I was really looking forward to this book and though I'm not dissapointed, it didn't take me to the same level as Starfish. I was hoping for lots of description of the world on land because I loved the hints Watts had given in the first book. He is obviously an environmentalist (and he really is a marine biologist) and has projected a dark future based on that. Everything is about energy and evolution. Quebec is a major worldpower (and grown quite scary), the internet is like a jungle on steroids where viruses and security evolve against each other constantly. Unfortunately, most of the book takes place in the minds of the key players. The story is tense and exciting and the development is cool, but you only get glimpses of the world. And a lot of the key players are involved virtually, either trolling through Maelstrom or interacting with the real world through remote bots. Either way, they are actually in their apartments most of the time. The whole west coast is separated from the interior by giant walls and is teeming with refugees who are kept alive by unmanned food-producing units. Their protein is filled with mood-controlling drugs so they just end up sitting on the beach and surviving. That portrayal is cool and scary and it went into some depth of setting. But there was very little time in the cities, in the enclaves of the rich and powerful and other locations that would have grounded the story in the constructed reality.
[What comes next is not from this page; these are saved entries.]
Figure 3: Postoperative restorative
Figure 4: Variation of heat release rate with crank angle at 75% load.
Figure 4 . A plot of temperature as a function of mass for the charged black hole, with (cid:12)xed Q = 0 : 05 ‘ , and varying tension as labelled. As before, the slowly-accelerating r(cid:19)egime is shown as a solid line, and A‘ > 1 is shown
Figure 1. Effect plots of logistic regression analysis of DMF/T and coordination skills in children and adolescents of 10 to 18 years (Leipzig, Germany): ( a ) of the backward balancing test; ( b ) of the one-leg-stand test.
It is also structured in to tons of short chapters, each chapter is broken into groups of paragraphs that are separated by triples spaces. But these triple spaces don't often separate anything in the narrative. They just act as little suspense devices, a dramatic pause. For example, there will be a dialogue between two people. Something will be revealed. Then there is the pause. Then the dialogue continues. It's constant throughout the book. I think the idea is to make the whole thing kind of episodic and it allows the narrative to jump all over the place, but I found it kind of distracting, expecting a change of perspective between triple-spaces and often there wasn't one.
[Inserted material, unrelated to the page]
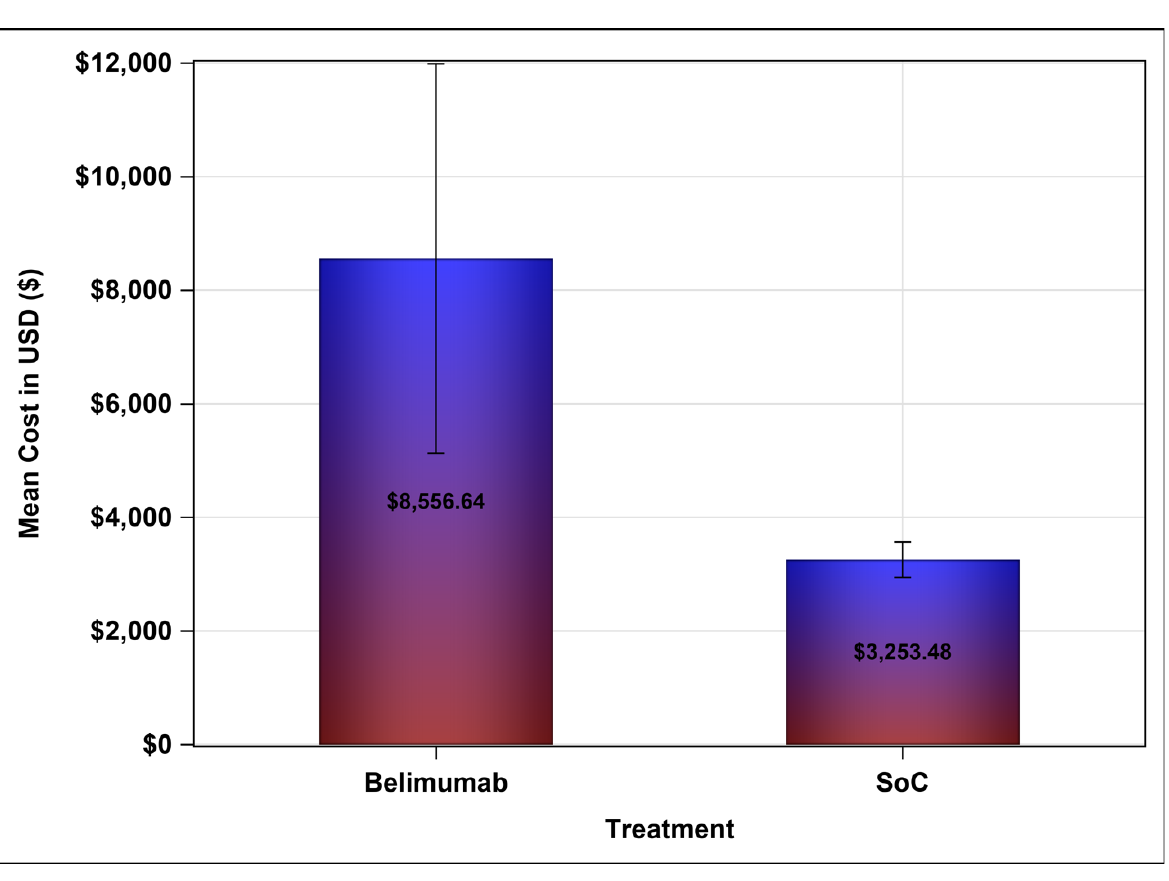
Table 2. The mean Systemic Lupus Erythematosus Disease Activity Index 2000 (SLEDAI–2K) score difference between the baseline and follow-up period and treatment costs for a belimumab-based treatment regimen versus the standard of care (SoC).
I'm definitely still really enjoying this series and I'm going to read the next two. The concept of the data network evolving the same way life does (but way, way faster) is great. You can almost see little stirrings of that today. Watts pushes his ideas out there and he's definitely a critic of the man, which is what I demand of great science fiction.

1 comment:

Jason L said...

Excellent first review. Thanks for keeping it spoiler free for I too am looking forward to continuing with the series.

Thanks also for the well written end of the year synopsis. How's them apples?